WHAT IS BEING ASKED »
From the records below, copy each line that has the word "Reject" in it.

──────────────────────────────

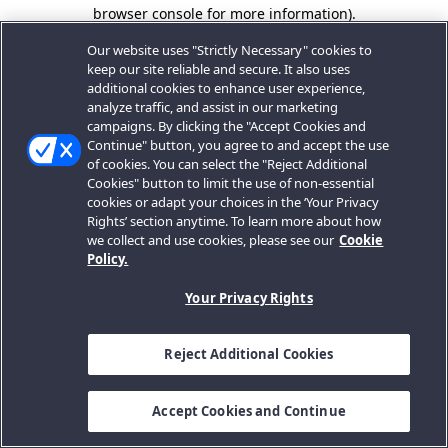
browser console for more information).
Our website uses "Strictly Necessary" cookies to
keep our site reliable and secure. It also uses
additional cookies to enhance user experience,
analyze traffic, and assist in our marketing
campaigns. By clicking the "Accept Cookies and
Continue" button, you agree to and accept the use
of cookies. You can select the "Reject Additional
Cookies" button to limit the use of non-essential
cookies or adapt your choices in the ‘Your Privacy
Rights’ section anytime. To learn more about how
we collect and use cookies, please see our
Cookie
Policy.
Your Privacy Rights
Reject Additional Cookies
Accept Cookies and Continue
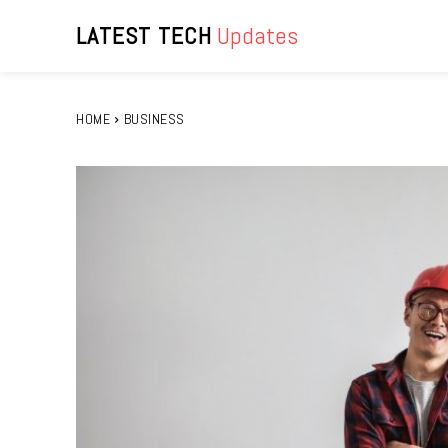
LATEST TECH
Updates
HOME
BUSINESS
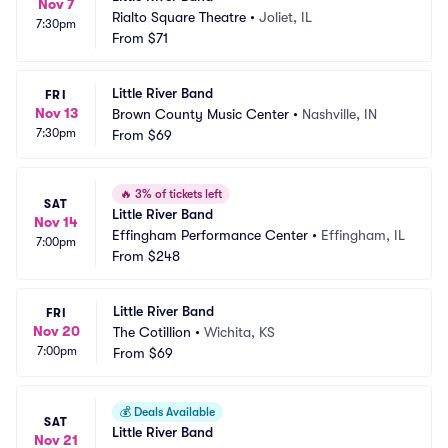
Nov 7
Rialto Square Theatre
•
Joliet, IL
7:30pm
From
$71
Little River Band
FRI
Nov 13
Brown County Music Center
•
Nashville, IN
7:30pm
From
$69
🔥
3% of tickets left
SAT
Little River Band
Nov 14
Effingham Performance Center
•
Effingham, IL
7:00pm
From
$248
Little River Band
FRI
Nov 20
The Cotillion
•
Wichita, KS
7:00pm
From
$69
💰
Deals Available
SAT
Little River Band
Nov 21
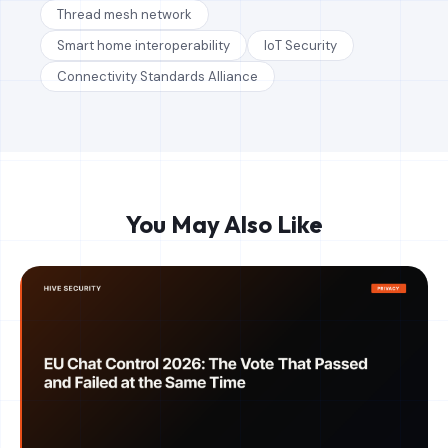
Thread mesh network
Smart home interoperability
IoT Security
Connectivity Standards Alliance
You May Also Like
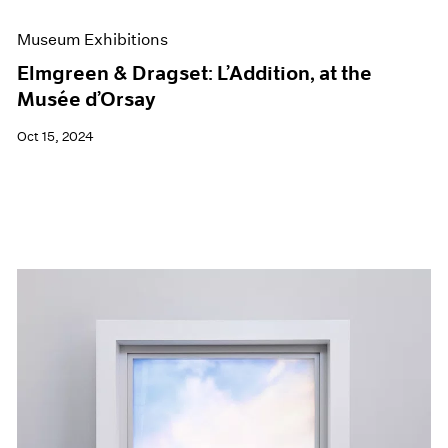
Museum Exhibitions
Elmgreen & Dragset: L’Addition, at the
Musée d’Orsay
Oct 15, 2024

──────────────────────────────

ANSWER FOR THE TASK »
of cookies. You can select the "Reject Additional
Reject Additional Cookies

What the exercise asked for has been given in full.